Tomasso Brothers has for a number of years held a highly-regarded exhibition in New York in January. The decision this year by MDNY to additionally encompass painting and sculpture at its next edition (Saturday 27 January to Saturday 3 February 2018, Preview Friday 26 January 2018) offered a golden opportunity for the gallery to take part in this pre-eminent event.
This year Tomasso Brothers will present a selection of important European terracotta sculptures from the Neolithic to the Neoclassical periods. The exhibition traces the history of fired clay starting with the Vinca civilisation of South-Eastern Europe in the fifth millennium B.C., which produced the fascinating Idol of a Mother and Child in the show and from there, via the Ancient classical period and the Renaissance, to the high baroque, ending with the Neoclassical era.
Amongst the works to be offered is a North Italian idealised Portrait relief of a lady from the late fifteenth century, and an attentively described Portrait bust of a man from Emilia in Northern Italy, c. 1500. Both testify to the birth of terracotta as a medium for portraiture which continued well into the Early-Modern era. Amongst further highlights is a Portrait bust of a gentleman by the rare Flemish sculptor Servatius Cardon (1608-1649) and a poignant Portrait of a Young Man attributed to the great French artist Philippe-Laurent Roland (1746-1816). The latter work is a beautiful representation of the birth of the modern portrait, where hierarchy and status give way to the expression of individuality and emotion.

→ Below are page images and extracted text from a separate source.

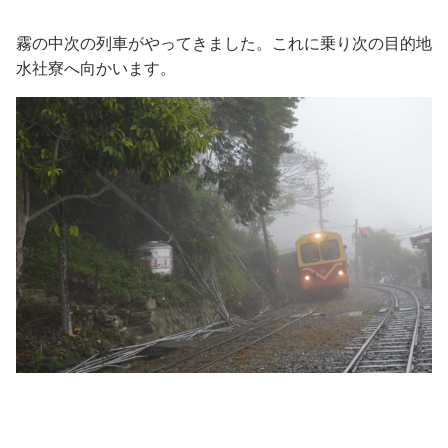
霧の中次の列車がやってきました。これに乗り次の目的地
水社寮へ向かいます。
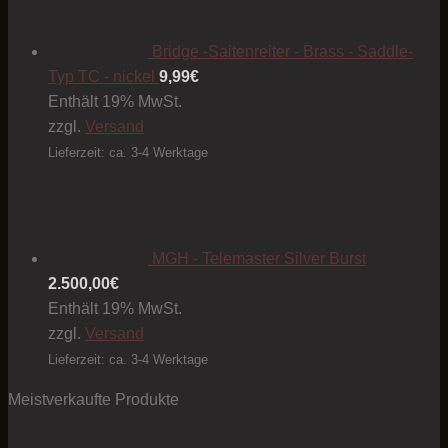
Bridge -Saitenreiter - Brass - Saddle-
Typ TC - nickel
9,99
€
Enthält 19% MwSt.
zzgl.
Versand
Lieferzeit: ca. 3-4 Werktage
MGH - Telemaster Silver Burst
2.500,00
€
Enthält 19% MwSt.
zzgl.
Versand
Lieferzeit: ca. 3-4 Werktage
Meistverkaufte Produkte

Parallel to this, the exhibition also demonstrates how terracotta was essential to artistic practice as a means for sculptors to develop ideas and compositions, shown by a recently rediscovered terracotta model for an allegorical representation of Winter, by the Venetian baroque master Giovanni Bonazza (1654-1736), which offers a crucial insight into the work of the sculptor, presenting a highly accomplished model for a finished work to be carved in either stone or marble.

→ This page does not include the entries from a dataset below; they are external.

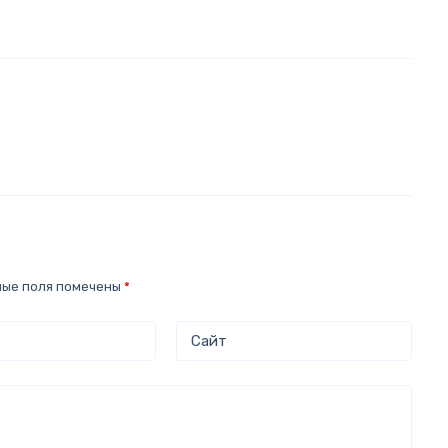
ные поля помечены
*
Сайт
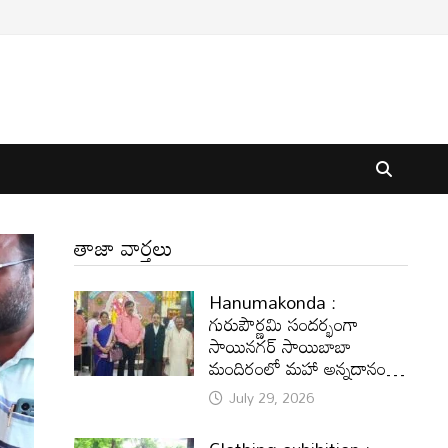
తాజా వార్తలు
Hanumakonda :
గురుపౌర్ణమి సందర్భంగా
సాయినగర్‌ సాయిబాబా
మందిరంలో మహా అన్నదానం…
July 29, 2026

A similar case is illustrated by a Character Head executed by Antonio Canova (1757-1822) around 1780, when he was still a young sculptor on the cusp of greatness. Inspired by the famous Laocoön group in the Vatican, this terracotta exists as an invenzione in its own right, and so a testimony to the sculptors search for his own artistic vocabulary. Deeply and richly modelled, the Character Head betrays a preoccupation with the representation of emotions, framed within a wider exploration of antiquity that would be a central theme throughout Canovas career.
Another remarkable discovery and a highlight of the exhibition to be presented by Tomasso Brothers Fine Art is a terracotta model for a figure of Saint Mark by Giuseppe Piamontini (1664-1742), a colossal marble statue carved for the new baroque church of Santi Michele e Gaetano in Piazza Antinori on the central Via Tornabuoni in Florence.
Important European Terracottas, presented by Tomasso Brothers Fine Art as part of Master Drawings New York 2018, will take place at Carlton Hobbs LLC at 60 East 93rd Street NY from 25 January through 2 February 2018. A fully illustrated catalogue will be available. Prices will range from around $15,000 to $500,000 USD.